**Consigne a:** Reproduisez intégralement, sans la moindre modification, l'extrait sur la Mongolie présenté ci-dessous.

**Extrait proposé:**

──────

Vous dites dans votre livre, quand les Mongols font la fête, le reste de l’Asie se barricade ». À quoi ressemblent leurs fêtes et leurs jeux ?
En reprenant cette citation d’un auteur anglais, qui rapporte un dicton chinois, je veux non seulement souligner le goût des Mongols pour la fête mais aussi la méfiance ancestrale que développent les Chinois envers leurs voisins du Nord.
L’hiver, de petits naadam sont organisés mais à moins grande échelle. C’est plutôt la période pendant laquelle la vie sous la yourte est intense, rythmée notamment par des fêtes familiales comme le tsagaan sar, le nouvel an lunaire, qui voit tous les habitants visiter leurs amis et voisins.
L’été, j’ai assisté à des rassemblements communautaires qui voient la population nomade affluer vers les rares villages de la steppe pour quelques jours de fête. C’est le cas lors du Naadam, la fête nationale, les 12 et 13 juillet. Dans la modeste enceinte en bois du stade communal ont lieu des tournois de lutte et d’archerie ainsi que des courses équestres. Mais le plus important et le plus émouvant, c’est la réunion et la communion d’une population qui vit dispersée, isolée et se retrouve pour plusieurs jours de fêtes…
« Les Mongols adhèrent à la modernité ». Les jeunes nomades sont de plus en plus attirés par les grandes villes. Que pensez-vous de leur attrait pour les zones ultra-urbaines et de leur sédentarisation qui en découle ? La Mongolie peut évoluer tout en accordant une place centrale à ses éleveurs, en préservant ses traditions et son identité. Mais on peut s’inquiéter ces dernières années de voir le développement économique impliquer le sacrifice du droit fondamental de l’être humain de vivre tel qu’il le souhaite et non tel que son voisin l’entend. Or la société consumériste et ses soi-disant bienfaits sont prônés avec une telle vigueur qu’ils attirent naturellement l’attention des plus jeunes.

──────

**Liste enregistrée:**
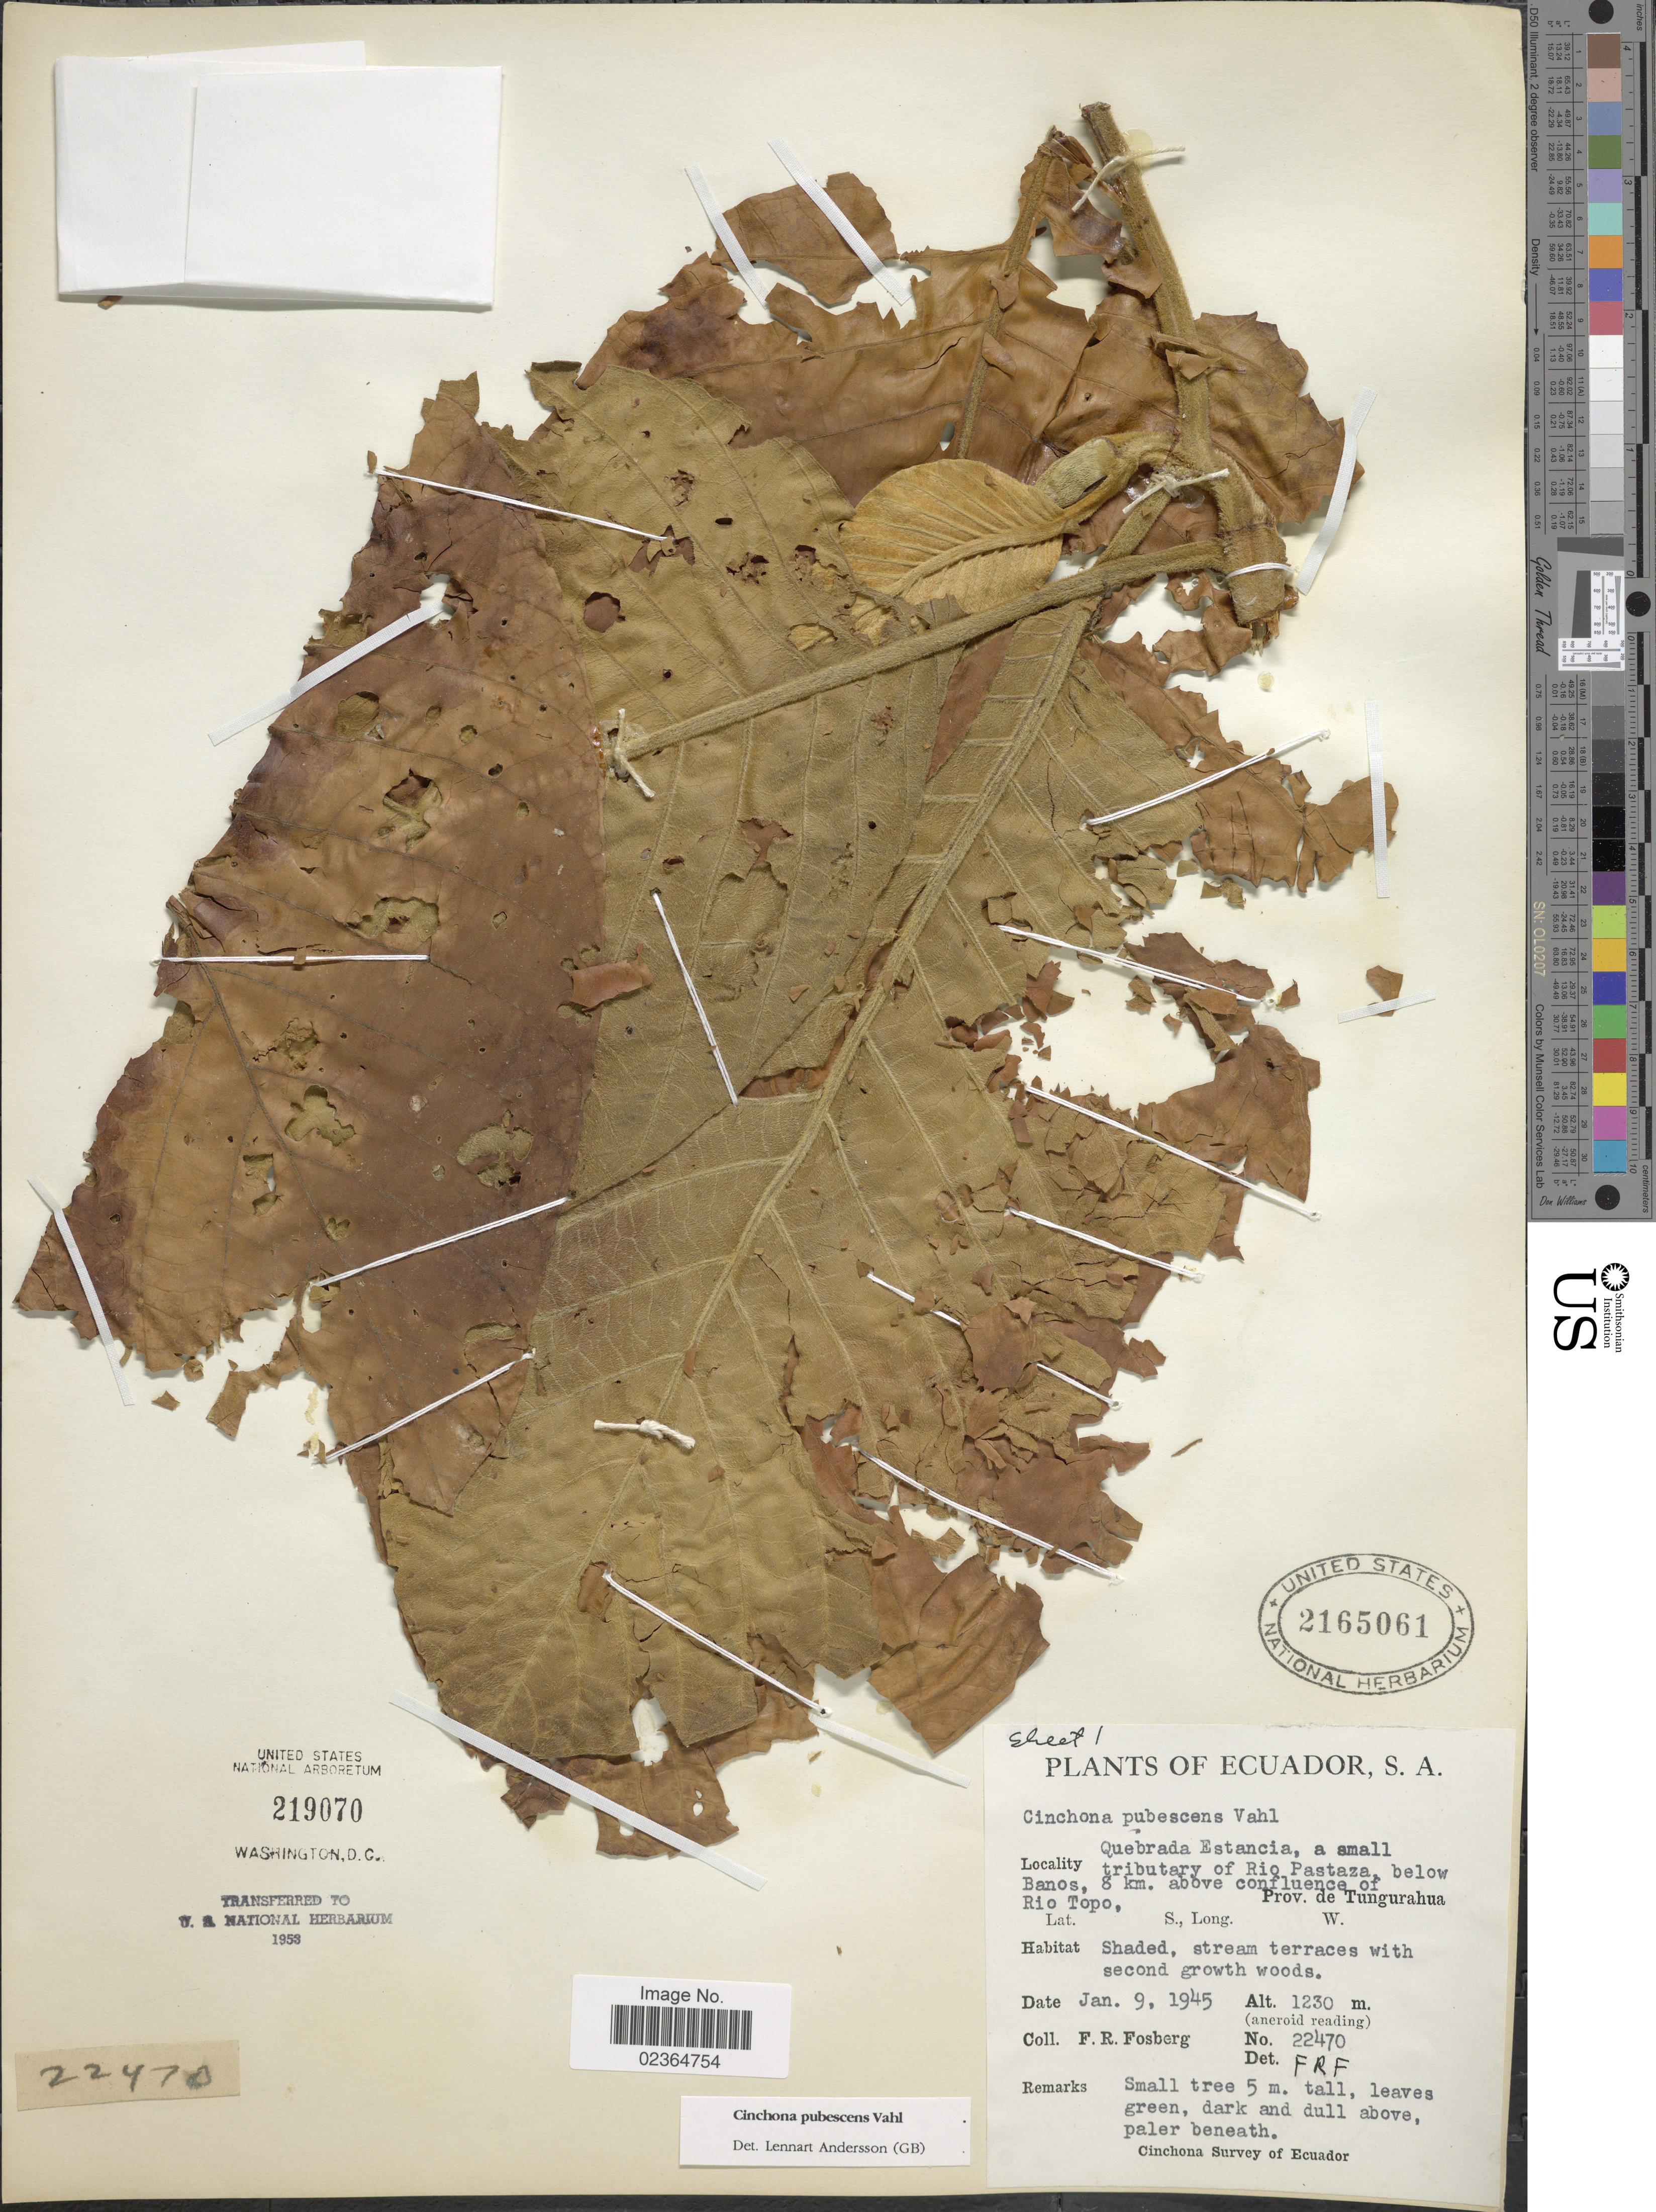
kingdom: Plantae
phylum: Tracheophyta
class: Magnoliopsida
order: Gentianales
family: Rubiaceae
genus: Cinchona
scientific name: Cinchona pubescens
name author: Vahl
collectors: F. R. Fosberg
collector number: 22470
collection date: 1945-01-09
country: Ecuador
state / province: Tungurahua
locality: Quebrada Estancia, a small tributary of Rio Pastaza, below Banos, 8 km. above confluence of Rio Topo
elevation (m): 1230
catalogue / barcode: US 2165061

──────

**Consigne b:** Dans la liste, de la ligne contenant « state / province: Tungurahua » jusqu'à la fin, remplacez « locality » par « site » et redonnez uniquement ces lignes, tout le reste demeurant inchangé.

**Résultat attendu a:**
Vous dites dans votre livre, quand les Mongols font la fête, le reste de l’Asie se barricade ». À quoi ressemblent leurs fêtes et leurs jeux ?
En reprenant cette citation d’un auteur anglais, qui rapporte un dicton chinois, je veux non seulement souligner le goût des Mongols pour la fête mais aussi la méfiance ancestrale que développent les Chinois envers leurs voisins du Nord.
L’hiver, de petits naadam sont organisés mais à moins grande échelle. C’est plutôt la période pendant laquelle la vie sous la yourte est intense, rythmée notamment par des fêtes familiales comme le tsagaan sar, le nouvel an lunaire, qui voit tous les habitants visiter leurs amis et voisins.
L’été, j’ai assisté à des rassemblements communautaires qui voient la population nomade affluer vers les rares villages de la steppe pour quelques jours de fête. C’est le cas lors du Naadam, la fête nationale, les 12 et 13 juillet. Dans la modeste enceinte en bois du stade communal ont lieu des tournois de lutte et d’archerie ainsi que des courses équestres. Mais le plus important et le plus émouvant, c’est la réunion et la communion d’une population qui vit dispersée, isolée et se retrouve pour plusieurs jours de fêtes…
« Les Mongols adhèrent à la modernité ». Les jeunes nomades sont de plus en plus attirés par les grandes villes. Que pensez-vous de leur attrait pour les zones ultra-urbaines et de leur sédentarisation qui en découle ? La Mongolie peut évoluer tout en accordant une place centrale à ses éleveurs, en préservant ses traditions et son identité. Mais on peut s’inquiéter ces dernières années de voir le développement économique impliquer le sacrifice du droit fondamental de l’être humain de vivre tel qu’il le souhaite et non tel que son voisin l’entend. Or la société consumériste et ses soi-disant bienfaits sont prônés avec une telle vigueur qu’ils attirent naturellement l’attention des plus jeunes.

**Résultat attendu b:**
state / province: Tungurahua
site: Quebrada Estancia, a small tributary of Rio Pastaza, below Banos, 8 km. above confluence of Rio Topo
elevation (m): 1230
catalogue / barcode: US 2165061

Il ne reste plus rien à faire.